10     having them not be able to respond.  But this idea that this is going to

11     save some time is just not correct.

12             JUDGE AGIUS:  Thank you.

13             Mr. Haynes, where do we -- how is it going?  Where do you stand?

14     How many more hours?

15             MR. HAYNES:  Sorry, I've changed headphone sets.

16             To have estimated 30 hours and be on schedule to do it in 30

17     hours, I pat myself on the back for frankly because I think that's pretty

18     much exactly what it's going to be.  The amount of material we are

19     getting through we can gauge -- we can project quite accurately now, I

20     think I will take a couple or maybe three days of next week.  And that

21     will be eight or nine days which is 30 hours.

22             JUDGE AGIUS:  It's been 19 hours.  You've been 19 hours so far

23     so --

24             MR. HAYNES:  I knew somebody would be timing me.

25             JUDGE AGIUS:  So we're talking about another 11, 12 hours.  Okay.

Page 31081

 1     Let me consult with my colleagues, please.
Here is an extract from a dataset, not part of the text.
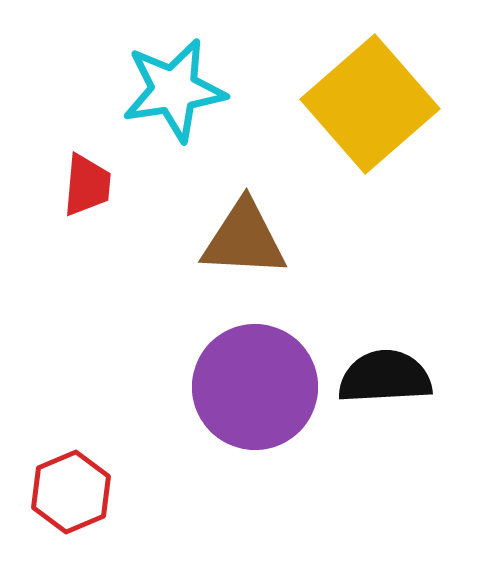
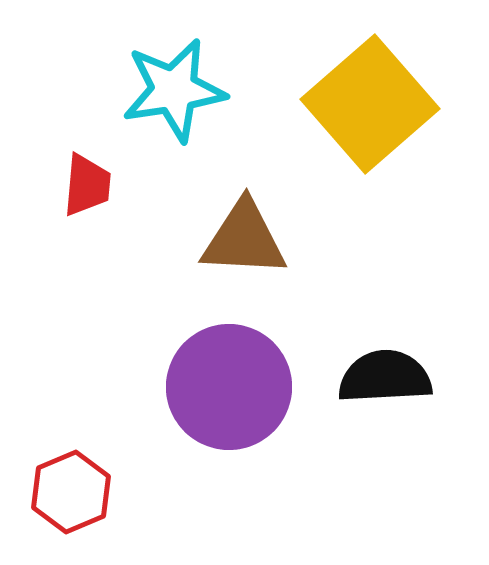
purple circle: moved 26 px left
 2                           [Trial Chamber confers]

 3             JUDGE AGIUS:  We will be thinking about this matter, and we will

 4     come down with our decision on Monday orally.  In the meantime, I

 5     wouldn't suggest that anyone takes risks and assume the decision to go

 6     one way or another.  So be prepared just in case.  Thank you.

 7             We will resume on Monday morning.  Thank you.

 8             MR. McCLOSKEY:  Mr. President, can I just ask you one thing.  Due

 9     to the lateness of this, if there is a particular question you have

10     regarding this motion, I -- if you could ask us to address it because

11     there's a lot of points in here, and I did not want to hold us up.

12             JUDGE AGIUS:  No, Mr. McCloskey.  If I may say so, this is a

13     matter that we preferred not to discuss amongst ourselves once we were

14     told that you would be responding orally today.  So we prefer to wait,

15     hear your submissions, and I think in the few minutes that we have left,

16     it will be not exactly the right thing to do on our part to rush into a

17     decision.  We need to discuss.  Thank you.

18                           --- Whereupon the hearing adjourned at 6.15 p.m.,

19                           to be reconvened on Monday, the 9th day of

20                           February, 2009 at 9.00 a.m.